Entre la télévision, le cinéma, la presse écrite, les réseaux sociaux,… et j’en passe,  nous sommes constamment confrontés aux images. Pourtant leurs mécanismes nous restent inconnus. Malgré que nous ressentions leurs impacts au quotidien, il n’y a rien à faire, elles ont toujours un coup d’avance sur nous, surtout lorsqu’il s’agit de publicité. C’est pour ça que l’envie d’en faire un top m’est venue à l’idée. Même si la lecture de cet article ne vous apprendra pas à vous protéger de la puissance qu’ont les images sur votre mental, vous connaîtrez néanmoins quelques unes des ruses que peuvent utiliser les professionnels de ce domaine.

1. Les lignes directrices

Les lignes directrices ont la capacité de guider notre regard, elles agissent comme des flèches nous indiquant la direction dans laquelle on doit regarder. Il existe une multitude de façon de jouer avec les lignes, il suffit d’être original et de savoir utiliser l’environnement qui nous entoure en utilisant par exemple: un arbre, l’arrête d’un mur, un banc, etc…

2. Les contrastes

Contraster, permet de faire ressortir un ou plusieurs éléments en jouant sur la luminosité. En général on cherchera parmi plusieurs expositions celle qui fera le mieux ressortir notre sujet du reste de l’image. Mais sachez que pour jouer sur ce paramètre, il vaut mieux être bien équipé et avoir un appareil ayant si possible une grande plage de dynamique.

3. Certaines couleurs

Pour comprendre cet aspect, il vous faut d’abord savoir que notre oeil a un “défaut”, le rendant plus sensible à la luminosité qu’aux couleurs (cela est dû au fait qu’il est composé de 15 fois plus de bâtonnets que de connes). Et, il existe certaines couleurs  comme le jaune qui ont une forte luminosité, ce qui les rend plus sensibles à notre vision humaine.

4. Les êtres vivants

Inconsciemment, nous sommes plus attirés par les formes vivantes que par les formes inertes dans une image. C’est d’ailleurs pour cela que certains cinéastes décident de retirer tout être vivant, dans leur scène de contemplation, évitant ainsi de gâcher l’effet escompté.

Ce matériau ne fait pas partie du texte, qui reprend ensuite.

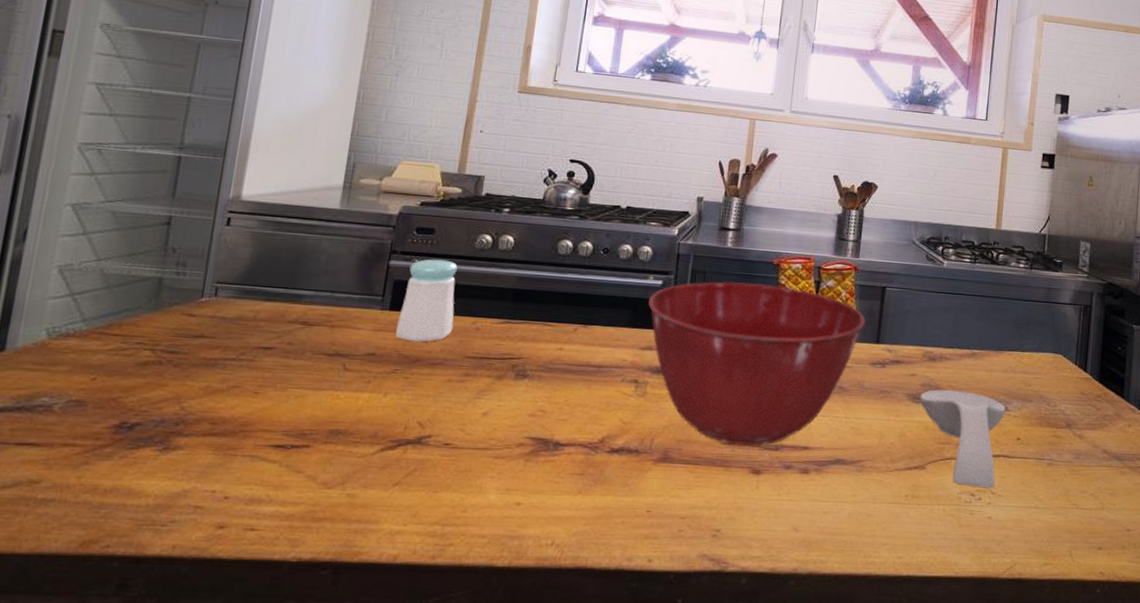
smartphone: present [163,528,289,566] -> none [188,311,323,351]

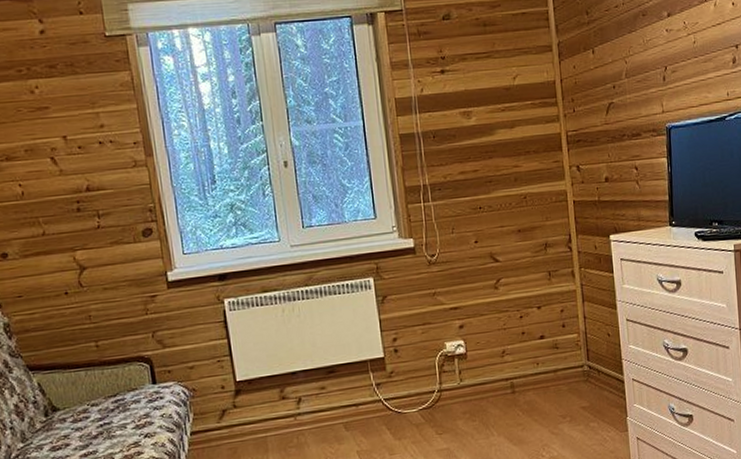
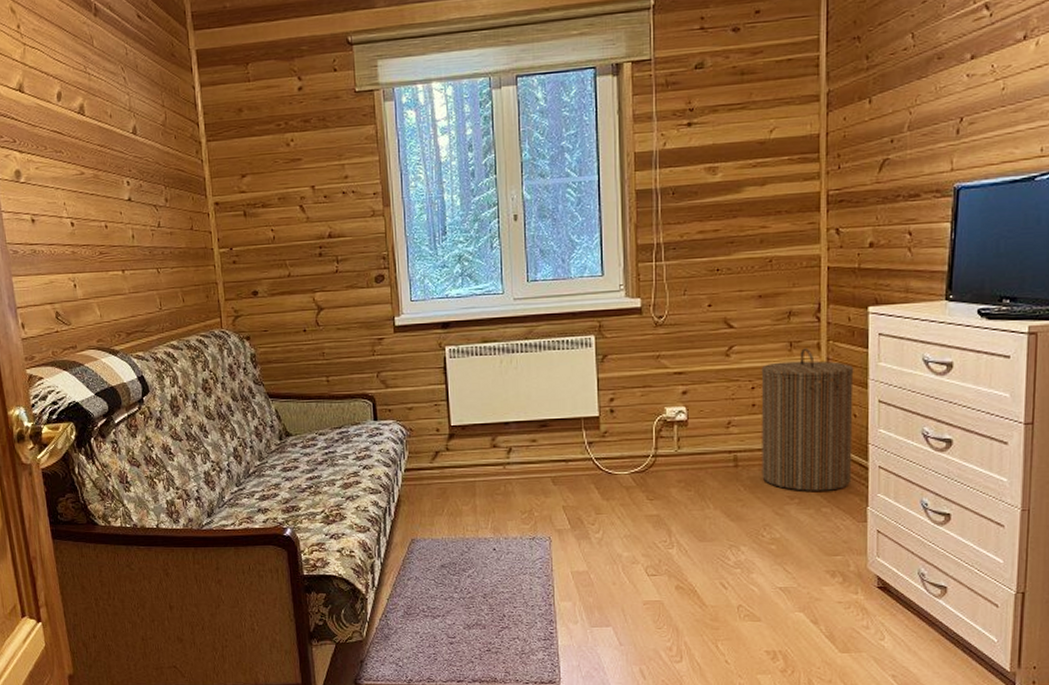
laundry hamper: none [526,276,612,410] -> present [761,348,854,491]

5. Ce que nous connaissons

Pour vous aider à mieux comprendre l’effet qu’a ce principe, je vais l’illustrer par un exemple : “Imaginez, vous êtes tranquillement installé devant votre téléviseur, en train de regarder un film des plus banals, mais à un moment, un des personnages principaux enfile une veste (vous savez, la même que vous venez d’acheter la semaine dernière !)”, A ce moment même votre esprit sera dirigé vers cette veste. De la même manière, que ce soit pour un objet, une voiture,… ou même une personne célèbre, le regard se concentrera plus facilement vers ce que nous connaissons.

6. Le regard d’un personnage

À la manière des lignes directrices, la direction dans laquelle regarde un personnage, aura pour effet  d’indiquer où l’on doit regarder précisément dans l’image.  Mais on peut aussi détourner cette méthode en dirigeant le regard vers le hors champ, ce qui va susciter l’intérêt du spectateur et se demander : “mais que regard-il ?”

7. Un mouvement interne (à l’intérieur du cadre)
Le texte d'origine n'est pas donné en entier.